The Friday morning before Christmas Cowboy Jack and Mrs. Cowboy were thinking about going to town, but decided against it. A little while later they became aware that their flu was on fire. Skyline Volunteer Fire Fighters were summoned and extinguished the fire by depriving it of oxygen. They were quick to the scene with the requisite equipment and skill and so the Cowboy and his Mrs. still have a nice roof over their heads and a Happy New Year ahead thanks to the Skyline VFD!
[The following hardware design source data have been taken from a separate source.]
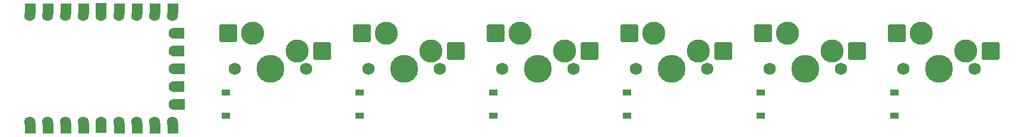
<source format=gbr>
G04 #@! TF.GenerationSoftware,KiCad,Pcbnew,(6.0.6)*
G04 #@! TF.CreationDate,2022-09-21T14:47:18+10:00*
G04 #@! TF.ProjectId,freshboard,66726573-6862-46f6-9172-642e6b696361,rev?*
G04 #@! TF.SameCoordinates,Original*
G04 #@! TF.FileFunction,Soldermask,Top*
G04 #@! TF.FilePolarity,Negative*
%FSLAX46Y46*%
G04 Gerber Fmt 4.6, Leading zero omitted, Abs format (unit mm)*
G04 Created by KiCad (PCBNEW (6.0.6)) date 2022-09-21 14:47:18*
%MOMM*%
%LPD*%
G01*
G04 APERTURE LIST*
G04 Aperture macros list*
%AMRoundRect*
0 Rectangle with rounded corners*
0 $1 Rounding radius*
0 $2 $3 $4 $5 $6 $7 $8 $9 X,Y pos of 4 corners*
0 Add a 4 corners polygon primitive as box body*
4,1,4,$2,$3,$4,$5,$6,$7,$8,$9,$2,$3,0*
0 Add four circle primitives for the rounded corners*
1,1,$1+$1,$2,$3*
1,1,$1+$1,$4,$5*
1,1,$1+$1,$6,$7*
1,1,$1+$1,$8,$9*
0 Add four rect primitives between the rounded corners*
20,1,$1+$1,$2,$3,$4,$5,0*
20,1,$1+$1,$4,$5,$6,$7,0*
20,1,$1+$1,$6,$7,$8,$9,0*
20,1,$1+$1,$8,$9,$2,$3,0*%
G04 Aperture macros list end*
%ADD10R,1.200000X0.900000*%
%ADD11C,3.987800*%
%ADD12C,1.750000*%
%ADD13C,3.300000*%
%ADD14RoundRect,0.250000X-1.025000X-1.000000X1.025000X-1.000000X1.025000X1.000000X-1.025000X1.000000X0*%
%ADD15R,1.600200X1.574800*%
%ADD16C,1.600000*%
G04 APERTURE END LIST*
D10*
G04 #@! TO.C,D2*
X115570000Y-100710000D03*
X115570000Y-97410000D03*
G04 #@! TD*
D11*
G04 #@! TO.C,SW6*
X198120000Y-93980000D03*
D12*
X203200000Y-93980000D03*
X193040000Y-93980000D03*
D13*
X201930000Y-91440000D03*
D14*
X205480000Y-91440000D03*
X192030000Y-88900000D03*
D13*
X195580000Y-88900000D03*
G04 #@! TD*
D11*
G04 #@! TO.C,SW5*
X179070000Y-93980000D03*
D12*
X184150000Y-93980000D03*
X173990000Y-93980000D03*
D14*
X186430000Y-91440000D03*
D13*
X182880000Y-91440000D03*
X176530000Y-88900000D03*
D14*
X172980000Y-88900000D03*
G04 #@! TD*
D10*
G04 #@! TO.C,D3*
X134620000Y-100710000D03*
X134620000Y-97410000D03*
G04 #@! TD*
G04 #@! TO.C,D6*
X191770000Y-100710000D03*
X191770000Y-97410000D03*
G04 #@! TD*
G04 #@! TO.C,D5*
X172720000Y-100710000D03*
X172720000Y-97410000D03*
G04 #@! TD*
G04 #@! TO.C,D4*
X153670000Y-100710000D03*
X153670000Y-97410000D03*
G04 #@! TD*
D12*
G04 #@! TO.C,SW1*
X107950000Y-93980000D03*
D11*
X102870000Y-93980000D03*
D12*
X97790000Y-93980000D03*
D14*
X110230000Y-91440000D03*
D13*
X106680000Y-91440000D03*
D14*
X96780000Y-88900000D03*
D13*
X100330000Y-88900000D03*
G04 #@! TD*
D15*
G04 #@! TO.C,RZ1*
X86362500Y-102472000D03*
X68582500Y-102446600D03*
X71122500Y-102446600D03*
X83822500Y-102446600D03*
X89816900Y-88908400D03*
X89842300Y-99068400D03*
X86362500Y-85454000D03*
X81282500Y-102446600D03*
X78729800Y-85377800D03*
X68582500Y-85428600D03*
X89816900Y-91448400D03*
X88902500Y-102472000D03*
X88902500Y-85454000D03*
X83822500Y-85428600D03*
X81282500Y-85428600D03*
X71122500Y-85428600D03*
X73662500Y-102472000D03*
X89816900Y-96528400D03*
X89842300Y-93988400D03*
X73662500Y-85454000D03*
X76202500Y-102472000D03*
X76202500Y-85454000D03*
X78729800Y-102395800D03*
D16*
X68580000Y-86360000D03*
X71120000Y-86360000D03*
X73660000Y-86360000D03*
X76200000Y-86360000D03*
X78740000Y-86360000D03*
X81280000Y-86360000D03*
X83820000Y-86360000D03*
X86360000Y-86360000D03*
X88900000Y-86360000D03*
X89110000Y-88900000D03*
X89110000Y-91440000D03*
X89110000Y-93980000D03*
X89110000Y-96520000D03*
X89110000Y-99060000D03*
X88900000Y-101600000D03*
X86360000Y-101600000D03*
X83820000Y-101600000D03*
X81280000Y-101600000D03*
X78740000Y-101600000D03*
X76200000Y-101600000D03*
X73660000Y-101600000D03*
X68580000Y-101600000D03*
X71120000Y-101600000D03*
G04 #@! TD*
D12*
G04 #@! TO.C,SW4*
X154940000Y-93980000D03*
D11*
X160020000Y-93980000D03*
D12*
X165100000Y-93980000D03*
D13*
X163830000Y-91440000D03*
D14*
X167380000Y-91440000D03*
X153930000Y-88900000D03*
D13*
X157480000Y-88900000D03*
G04 #@! TD*
D12*
G04 #@! TO.C,SW2*
X127000000Y-93980000D03*
X116840000Y-93980000D03*
D11*
X121920000Y-93980000D03*
D14*
X129280000Y-91440000D03*
D13*
X125730000Y-91440000D03*
D14*
X115830000Y-88900000D03*
D13*
X119380000Y-88900000D03*
G04 #@! TD*
D12*
G04 #@! TO.C,SW3*
X135890000Y-93980000D03*
D11*
X140970000Y-93980000D03*
D12*
X146050000Y-93980000D03*
D14*
X148330000Y-91440000D03*
D13*
X144780000Y-91440000D03*
D14*
X134880000Y-88900000D03*
D13*
X138430000Y-88900000D03*
G04 #@! TD*
D10*
G04 #@! TO.C,D1*
X96520000Y-100710000D03*
X96520000Y-97410000D03*
G04 #@! TD*
M02*

</source>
A note from Tim Scrivner of the Skyline R2 School Foundation says, “At the last School board meeting Jeanne Curtis handed me a donation of a $100 bill from someone and also a check from the School for $237 from a fund raiser the parents/students had done. We’ve also learned that the remains of a Wellness grant we received last year has been approved to buy drinking fountains! I don’t have the details yet, but I understand that the fountains will be the latest and greatest. Our funds (now totaling over $1500) can be used to pay for installation, etc.” This is great news. Clean water=healthy children!
Ms. Ayn Thrope suggests reading for next year to start with “Savage Anxieties,” by Robert A. Williams Jr., a professor specializing in American Indian law. She says it is an eye-opening harrowing read made current as Congress passed a measure in December to give sacred American Indian lands in Arizona to a foreign company—2,400 acres of the Tonto National Forest destined to be the largest copper mine in the world. She quotes Williams as saying, “These are folks that have been fighting the federal government over their land rights and cultural rights for a long time, and here you have this little, small tribe of Apaches, one of the poorest tribes, trying to stop this.” Thrope speaks about logging in an area of Brazil where there were forty indigenous tribes and now only six of them are left after a period of just ten years. She says, turning attention back home, “And while we are at it, Merry Christmas to Louis Peltier rotting in jail, framed by the FBI.” Ax grinding might be Ms. Ayn Thorpe’s forte—a real country girl.
Dakota and Dillon Watts used to be called ‘those Tennessee boys,’ but are now are being referred to as those nice young men from Tennessee. They were in town over the week end together with eight of their Champion cousins, four aunts and four uncles, their Grandmother Krider, and various great aunts and uncles. It was a momentous kind of memorable occasion where many photographs were taken, many hugs shared around. That is the Champion Way! Happy New Year from The Bright Side!